### Information provided
┌──

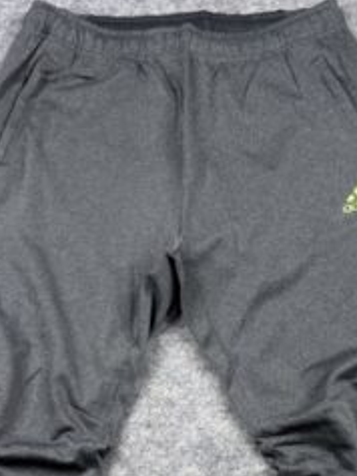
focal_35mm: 54
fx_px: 742
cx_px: 199
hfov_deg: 27.0
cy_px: 455
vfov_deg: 33.1
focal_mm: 6.76
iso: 64
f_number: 1.78
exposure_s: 1/121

└──

### Assignment
Repeat the full listing above without altering a word, and skip the pictures.

### Your response
focal_35mm: 54
fx_px: 742
cx_px: 199
hfov_deg: 27.0
cy_px: 455
vfov_deg: 33.1
focal_mm: 6.76
iso: 64
f_number: 1.78
exposure_s: 1/121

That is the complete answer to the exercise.